Administrative Responsibility

UAL is committed to undertaking the steps necessary to preserve materials of enduring value for future research, scholarship, and use. UAL monitors and ensures the integrity, authenticity and usability of digital objects entrusted to its care, including taking necessary actions to mitigate the effects of technological obsolescence and media decay. UAL preserves digital objects in line with the following principles:

  • Institutional Responsibility: UAL is committed to supporting the mission of the University of Alberta which includes teaching, learning and research. It provides both services and infrastructure to preserve research and scholarship created at the University, as well as in support of University interests.
  • Fiscal Stewardship: Stewardship of resources acquired or created by or donated to UAL.
  • Scholarly Commitment: UAL identifies, acquires, digitizes, and preserves born digital and digitized content in support of scholarship at all levels.
  • Consortial and Partnership Obligations: UAL undertakes consortial and partnership agreements to share and in some cases, assume responsibility for preserving designated digital content.
  • Contractual and Legal Obligations: UAL abides by all contractual and legal obligations it has to content publishers and other partners.

To fulfill the above, UAL engages in the operation of a comprehensive digital preservation program which is: transparent, reliable, scalable, and sustainable.


Organizational Viability

Scope

UAL’s digital preservation program includes all digital materials identified to hold value to UAL and its community that fall within its overall collection policy including the Archives Policy of the University of Alberta Archives (UAA). Preservation decisions are based on an assessment of the fitness and long-term access requirements of individual digital objects or collections. The scope of UAL’s digital preservation program includes:

  • Locally produced born-digital resources
  • Digital surrogates produced by UAL
  • Digital resources acquired by UAL through purchase, donation or other agreement
  • Digital resources licensed by UAL with perpetual access and archival rights
  • Digital resources preserved in partnership with other parties
  • Digitized and born-digital archival records as specified in the UAA Archives Policy.

Operational Priniciples

  • Strategic Action: Policies and procedures help to define strategic actions that guide an organization towards accomplishing its objectives. UAL acts based on policies and procedures which are clearly understood, well documented, standards-based, and communicable.
  • Trustworthy Infrastructure: Developing and maintaining necessary hardware, software, and protocols to ensure long-term access is a key component for any digital preservation program. UAL uses technology architectures which ensure the authenticity, integrity and usability of the preserved content.
  • Compliance: Meeting the requirements of all contracts, licenses, and agreements with respect to rights, responsibilities, and expectations for long-term preservation of designated digital content.
  • Building Capacity: Building shareable expertise in digital preservation practices, ensuring those responsible for the preservation planning and operations are well-trained and knowledgeable in their practice.
  • Team-Based Effort: Maintaining a feedback loop on the digital preservation program plan with involved staff at UAL to ensure that disciplinary-specific challenges to preservation in the local environment are addressed.
  • Collaboration: Identifying and partnering with other institutions and collegial parties to accomplish objectives that cannot be met with UAL’s efforts alone.
  • Aligning with Communities of Practice: Participating in the development and adoption of digital preservation community standards, practice and solutions.

▸ **What needs to be done**: Can you write out the digital preservation policy text word for word, from "Operational Priniciples" up to and including "the preserved content."?

▸ **Collected material**:
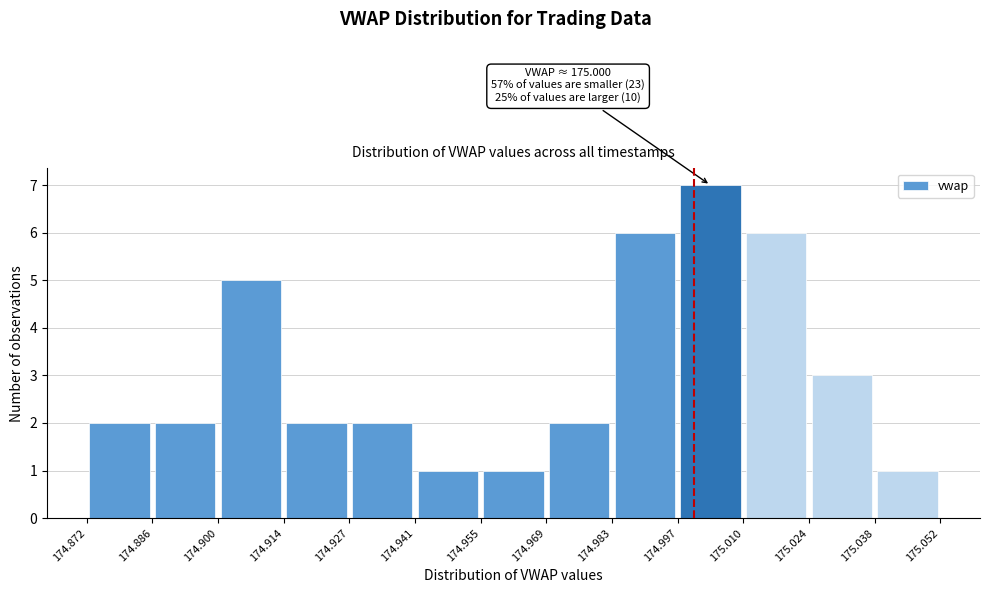

Which range on the x-axis has the tallest bar?

174.997 to 175.010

▸ **Result of this exercise**:
Operational Priniciples

  • Strategic Action: Policies and procedures help to define strategic actions that guide an organization towards accomplishing its objectives. UAL acts based on policies and procedures which are clearly understood, well documented, standards-based, and communicable.
  • Trustworthy Infrastructure: Developing and maintaining necessary hardware, software, and protocols to ensure long-term access is a key component for any digital preservation program. UAL uses technology architectures which ensure the authenticity, integrity and usability of the preserved content.